I had to change the recur of the Escrower to the generator type in HIO instead of returning True:
while True:
self.kvy.processEscrows()
self.kvy.processEscrowDelegables()
self.rgy.processEscrows()
self.rvy.processEscrowReply()
if self.tvy is not None:
self.tvy.processEscrows()
self.exc.processEscrow()
self.vry.processEscrows()
self.registrar.processEscrows()
self.credentialer.processEscrows()
yield self.tock
And passing a tock value to scoobiDo
in keripy: https://github.com/cardano-foundation/keripy/commit/bb98bbe4e5597c300e9c682863fa21400ce7b163
Question is what tock value to set. It would be nice if we could pick these up from some config so that production KERIA can have higher tock rates than say integration tests for Signify-TS.
While adjusting the tock values seem to be a good way to address runaway escrow message processing it doesn't seem to solve the core issue which is the reprocessing of the unverified event.
The error you saw, @rubelhassan, is something I have seen as well:
keri: Kevery unescrow attempt failed: Unverified end role reply.
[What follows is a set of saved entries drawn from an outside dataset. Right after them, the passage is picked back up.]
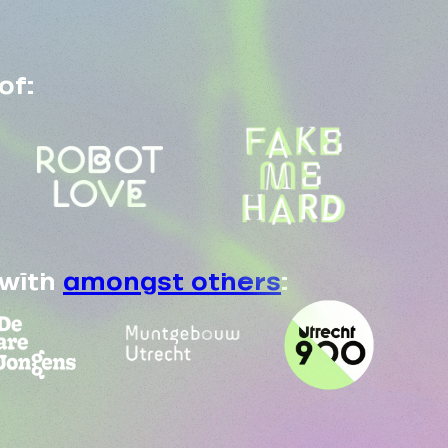
of:
 with
amongst others
: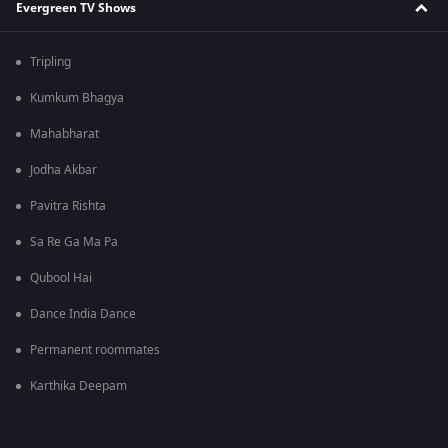
Evergreen TV Shows
Tripling
Kumkum Bhagya
Mahabharat
Jodha Akbar
Pavitra Rishta
Sa Re Ga Ma Pa
Qubool Hai
Dance India Dance
Permanent roommates
Karthika Deepam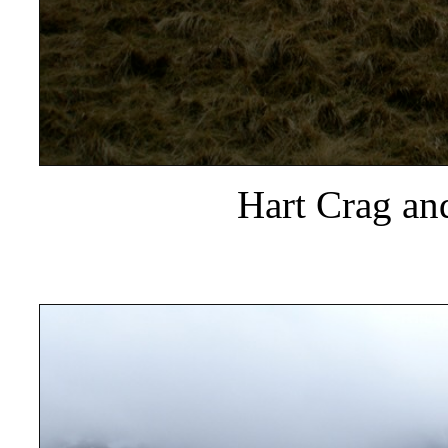
Hart Crag and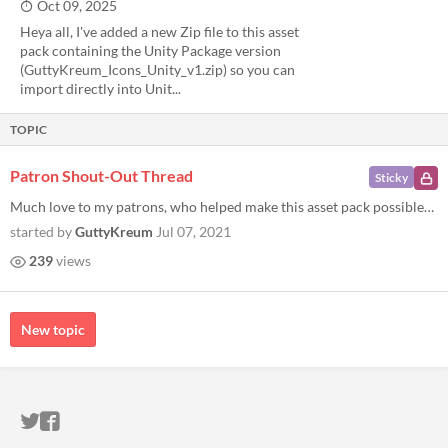
Oct 09, 2025
Heya all, I've added a new Zip file to this asset
pack containing the Unity Package version
(GuttyKreum_Icons_Unity_v1.zip) so you can
import directly into Unit...
TOPIC
Patron Shout-Out Thread
Sticky
Much love to my patrons, who helped make this asset pack possible! Thomas Jonkajtys Nicola Zaccheddu Xac Fang-tan Austin...
started by
GuttyKreum
Jul 07, 2021
239
views
New topic
ITCH.IO ON TWITTER
ITCH.IO ON FACEBOOK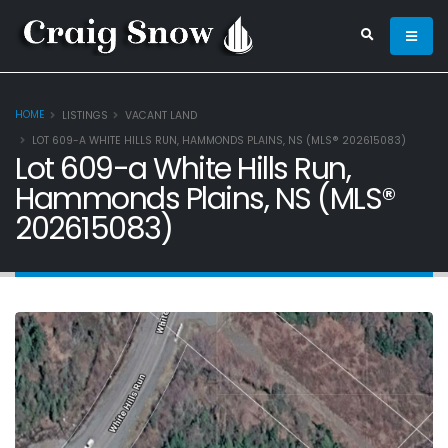
HOME
LISTINGS
VACANT LAND
LOT 609-A WHITE HILLS RUN, HAMMONDS PLAINS, NS (MLS® 202615083)
Lot 609-a White Hills Run,
Hammonds Plains, NS (MLS®
202615083)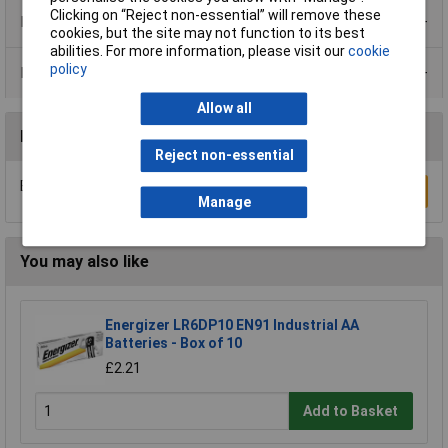
Clicking on “Reject non-essential” will remove these
Product Range
cookies, but the site may not function to its best
abilities. For more information, please visit our
cookie
policy
Data Sheets
Allow all
Reviews
Reject non-essential
Be the first to submit a review
Write a Review
Manage
You may also like
Energizer LR6DP10 EN91 Industrial AA
Batteries - Box of 10
£2.21
Add to Basket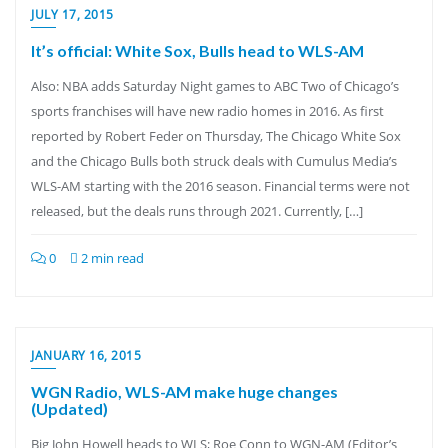
JULY 17, 2015
It’s official: White Sox, Bulls head to WLS-AM
Also: NBA adds Saturday Night games to ABC Two of Chicago’s
sports franchises will have new radio homes in 2016. As first
reported by Robert Feder on Thursday, The Chicago White Sox
and the Chicago Bulls both struck deals with Cumulus Media’s
WLS-AM starting with the 2016 season. Financial terms were not
released, but the deals runs through 2021. Currently, […]
0
2 min read
JANUARY 16, 2015
WGN Radio, WLS-AM make huge changes
(Updated)
Big John Howell heads to WLS; Roe Conn to WGN-AM (Editor’s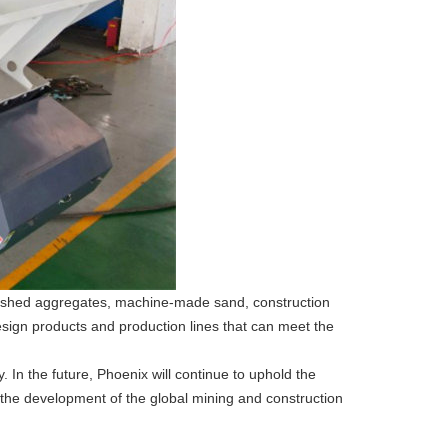
finished aggregates, machine-made sand, construction
esign products and production lines that can meet the
. In the future, Phoenix will continue to uphold the
o the development of the global mining and construction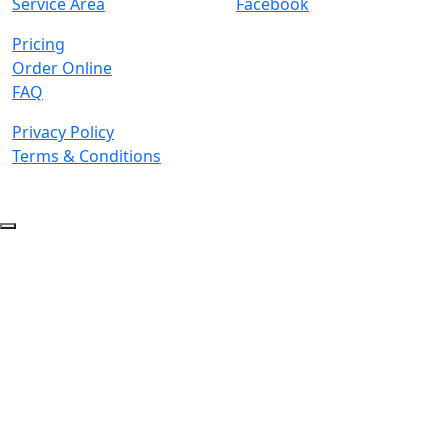
Service Area
Facebook
Pricing
Order Online
FAQ
Privacy Policy
Terms & Conditions
© 2026 Copyright. All Rights Reserved.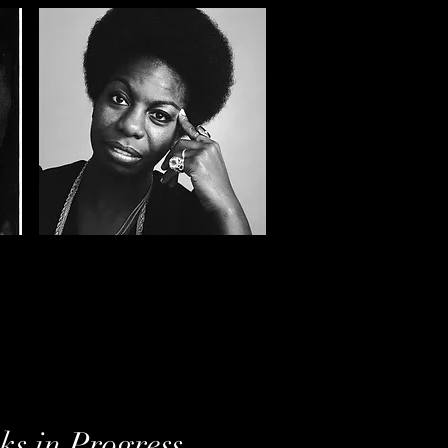
s in Progress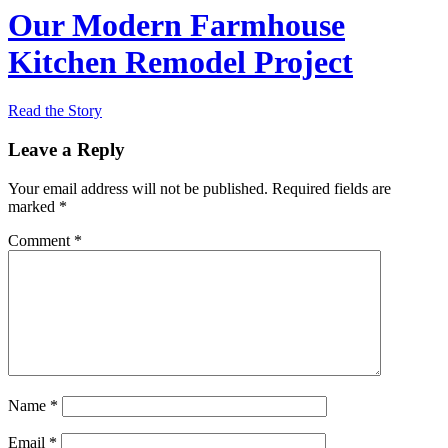
Our Modern Farmhouse
Kitchen Remodel Project
Read the Story
Leave a Reply
Your email address will not be published.
Required fields are
marked
*
Comment
*
Name
*
Email
*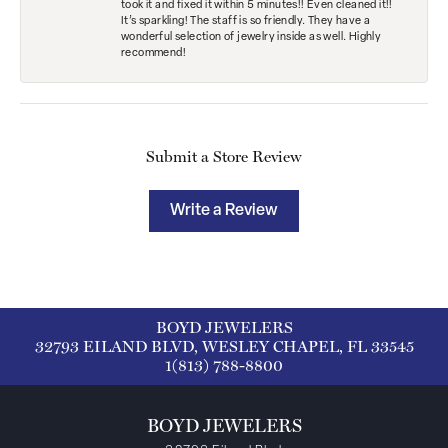
took it and fixed it within 5 minutes!! Even cleaned it!!
It’s sparkling! The staff is so friendly. They have a
wonderful selection of jewelry inside as well. Highly
recommend!
Submit a Store Review
Write a Review
BOYD JEWELERS
32793 EILAND BLVD, WESLEY CHAPEL, FL 33545
1(813) 788-8800
BOYD JEWELERS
This is something I have seen before when running things locally. It has to do with the BADA-RUN logic on accepting the reply message for adding or removing a witness. I will open a bug in KERIpy to address this.
After running KERIA for some hours on my local machine, I notice it running at 60-100%, even if I am not doing any active work with it. This has been a problem since the start, but I have not been able to find a consistent reproduction.
Here is a link to discussion in discord: https://discord.com/channels/1148629222647148624/1148734044545228831/1214946723936338003
I could not find any related issue in the list. Creating this for visibility so people can add their findings or "+1s" if anyone else is experiencing this.